### Aim of the task:
Using the records below, copy out exactly the line that contains "OHSAS 18001 y la Competitividad de las" and every line that follows it, up to and including the last, and no others.

### Recorded data:
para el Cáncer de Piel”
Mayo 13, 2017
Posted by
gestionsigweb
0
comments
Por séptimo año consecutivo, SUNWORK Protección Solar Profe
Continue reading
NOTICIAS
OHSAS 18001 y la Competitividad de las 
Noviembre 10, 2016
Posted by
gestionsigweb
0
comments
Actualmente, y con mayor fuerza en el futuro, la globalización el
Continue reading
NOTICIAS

### Exercise response:
OHSAS 18001 y la Competitividad de las 
Noviembre 10, 2016
Posted by
gestionsigweb
0
comments
Actualmente, y con mayor fuerza en el futuro, la globalización el
Continue reading
NOTICIAS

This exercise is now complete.